Common Sense is the radicalism of Thomas Paine, while common sense is the righteousness of the Everyman. The man whose masculinity students disdain, whose mindset critics despise, whose thoughts are an affront to the mindless groupthink of the crowd, the mob, and the Twitterverse of professional victims.
Among the latter, who banish their enemies not only from social media but society itself, who brandish the weapon of injustice, who wield the branding iron of conviction without due process of law, among the woke and the worst of passionate intensity, comes a reckoning—and a wrecker of the sensibilities and safe zones of every keyboard tyrant.
Against those who stain the soul without stamping the flesh, who nonetheless consume many pounds of virtual flesh, comes a soothsayer in the form of a satirist.

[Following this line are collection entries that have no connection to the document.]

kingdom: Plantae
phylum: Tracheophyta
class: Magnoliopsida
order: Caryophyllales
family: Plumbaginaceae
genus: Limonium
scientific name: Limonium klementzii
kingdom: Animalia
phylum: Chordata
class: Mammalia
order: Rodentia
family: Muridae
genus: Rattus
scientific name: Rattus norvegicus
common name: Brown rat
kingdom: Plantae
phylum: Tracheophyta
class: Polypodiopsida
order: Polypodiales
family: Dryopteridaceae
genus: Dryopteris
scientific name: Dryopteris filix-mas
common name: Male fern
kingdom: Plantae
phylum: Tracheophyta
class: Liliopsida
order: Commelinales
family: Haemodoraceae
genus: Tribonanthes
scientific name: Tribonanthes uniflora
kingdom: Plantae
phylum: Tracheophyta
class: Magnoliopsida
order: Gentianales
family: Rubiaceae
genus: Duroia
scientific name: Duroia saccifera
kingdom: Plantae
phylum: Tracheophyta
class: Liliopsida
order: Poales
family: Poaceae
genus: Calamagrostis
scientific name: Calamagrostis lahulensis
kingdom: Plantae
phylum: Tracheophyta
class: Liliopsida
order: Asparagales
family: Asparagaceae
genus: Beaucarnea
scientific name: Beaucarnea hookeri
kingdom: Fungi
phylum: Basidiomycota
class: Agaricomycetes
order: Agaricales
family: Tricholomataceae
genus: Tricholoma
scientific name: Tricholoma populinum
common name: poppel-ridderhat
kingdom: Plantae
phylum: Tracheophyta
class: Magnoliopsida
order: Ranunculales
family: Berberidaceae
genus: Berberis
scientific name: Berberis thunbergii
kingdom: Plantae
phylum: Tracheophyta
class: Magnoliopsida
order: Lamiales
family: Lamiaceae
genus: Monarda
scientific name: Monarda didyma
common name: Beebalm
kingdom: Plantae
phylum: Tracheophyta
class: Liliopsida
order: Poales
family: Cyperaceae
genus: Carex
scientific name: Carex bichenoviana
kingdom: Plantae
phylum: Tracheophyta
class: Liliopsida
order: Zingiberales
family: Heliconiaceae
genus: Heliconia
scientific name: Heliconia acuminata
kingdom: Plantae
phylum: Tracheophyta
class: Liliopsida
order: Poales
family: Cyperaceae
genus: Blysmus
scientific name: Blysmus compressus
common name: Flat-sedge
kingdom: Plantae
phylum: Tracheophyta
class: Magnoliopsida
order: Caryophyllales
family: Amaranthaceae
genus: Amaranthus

His name is Dave Chappelle, and he is a genius.
His new special on Netflix, “Sticks & Stones,” is brilliant because it defends the first rule of comedy: that there are no rules.
No one, and by no one I mean no one, not even children, alive or dead—not even the victims of school shootings, whose zig-zag movements Chappelle pantomimes as today’s equivalent of duck-and-cover drills, as futile then as now—not even Chappelle’s own son, whose death he foresees as collateral damage, whose shooting Chappelle accepts as the cost of controversy, of choosing to make comedy of tragedy; no one escapes Chappelle’s line of fire, neither the armed trespasser on private property—on Chappelle’s property—nor the two men who allege, falsely in his opinion and mine, that Michael Jackson violated their . . . private parts.
Chappelle also mocks gays, lesbians, bisexuals, queers, blacks, whites, white heroin addicts, feminists, censors, and the transgendered.
Some people may find his jokes offensive. So? Watch the special. Right now.